Why Nasal Polyps Occur: The most important reason for the formation of nasal polyps is allergies. But sometimes it can also develop due to chronic sinusitis. The mucosa lining the inside of the sinus swells due to allergies or inflammation and grows out of the mouth of the sinuses and into the nose. Nasal polyps usually form on both sides.

What Symptoms Do They Make: The most important symptom of nasal polyps is nasal congestion. In addition, snoring, impaired tone of voice, runny nose, headache and other symptoms of allergies or sinusitis may occur.

What is Seen during the Examination: A pale colored, edematous and blocked nasal mass is seen on both sides or on one side during the nasal examination. Currents can be seen around it.

How to Make a Diagnosis: The diagnosis is made by seeing the flesh on the nose, but it is necessary to take a computed tomography to see its prevalence.

How to Treat: Although very small polyps sometimes shrink with cortisone spray or tablets, treatment is largely done by surgery.
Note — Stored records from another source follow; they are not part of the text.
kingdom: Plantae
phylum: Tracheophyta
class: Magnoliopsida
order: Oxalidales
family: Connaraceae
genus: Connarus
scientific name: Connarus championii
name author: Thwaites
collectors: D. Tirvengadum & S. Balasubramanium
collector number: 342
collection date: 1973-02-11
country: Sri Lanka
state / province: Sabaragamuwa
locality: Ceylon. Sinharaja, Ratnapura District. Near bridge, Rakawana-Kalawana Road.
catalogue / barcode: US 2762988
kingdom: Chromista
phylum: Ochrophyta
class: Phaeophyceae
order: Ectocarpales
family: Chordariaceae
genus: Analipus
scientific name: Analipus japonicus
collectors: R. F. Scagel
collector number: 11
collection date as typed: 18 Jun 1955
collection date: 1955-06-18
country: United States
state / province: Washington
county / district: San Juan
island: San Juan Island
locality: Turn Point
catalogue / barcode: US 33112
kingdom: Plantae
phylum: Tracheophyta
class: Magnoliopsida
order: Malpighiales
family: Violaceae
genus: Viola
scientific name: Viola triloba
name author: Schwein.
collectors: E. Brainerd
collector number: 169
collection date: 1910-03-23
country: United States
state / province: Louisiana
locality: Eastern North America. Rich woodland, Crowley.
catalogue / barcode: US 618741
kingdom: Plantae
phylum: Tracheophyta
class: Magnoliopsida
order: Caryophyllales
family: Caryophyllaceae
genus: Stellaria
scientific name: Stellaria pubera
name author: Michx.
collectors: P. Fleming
Medication should be given for some time before surgery. This makes the surgery easier.

How to Perform the Operation: Surgeries for nasal polyps have been performed by endoscopic method(video method) in recent years. Since the nasal polyp is also located in the sinuses, it needs to be treated in the relevant sinus. In the endoscopic method, the light source is entered through the nose using a camera and a monitor, and the polyp in the intra-nasal and sinuses is cleaned. To enter the maxillary sinus on the side of the nose, it may sometimes be necessary to enter under the lip. The operation can be performed with both local and general anesthesia. After the polyp is cleared, it is tried to ensure that the opening places of the sinuses into the nose return to normal.

What Kind of Complications does the Surgery Have: Bleeding is the most common problem in endoscopic surgery, except for anesthesia complications. This sometimes becomes severe enough to prevent the surgeon from working, and the main goal of the operation becomes to stop the bleeding. In addition, serious complications may develop because there are important organs around the nose and sinuses. Among them, there are serious problems such as damage to the eyeball and nerve by entering the eye socket, Decapitation of the brain membrane and leakage of brain fluid into the nose, injury to large vessels leading to the brain, brain abscess, as well as some minor and later treatable complications

What should I Pay Attention to After the Operation: The most important issue after the operation performed by endoscopic method is the proper application of dressings. Dressing in polyp surgery means proper cleaning of the inside of the nose. For this, you will need to go to your doctor every few days at the beginning, and then more rarely. How many days it should be cleaned every depends on the course of the operation and the doctor’s preference. Your doctor will tell you the time of the next appointment after each dressing. The patient himself can try to prevent adhesions and deposits by washing the inside of the nose with physiological serum.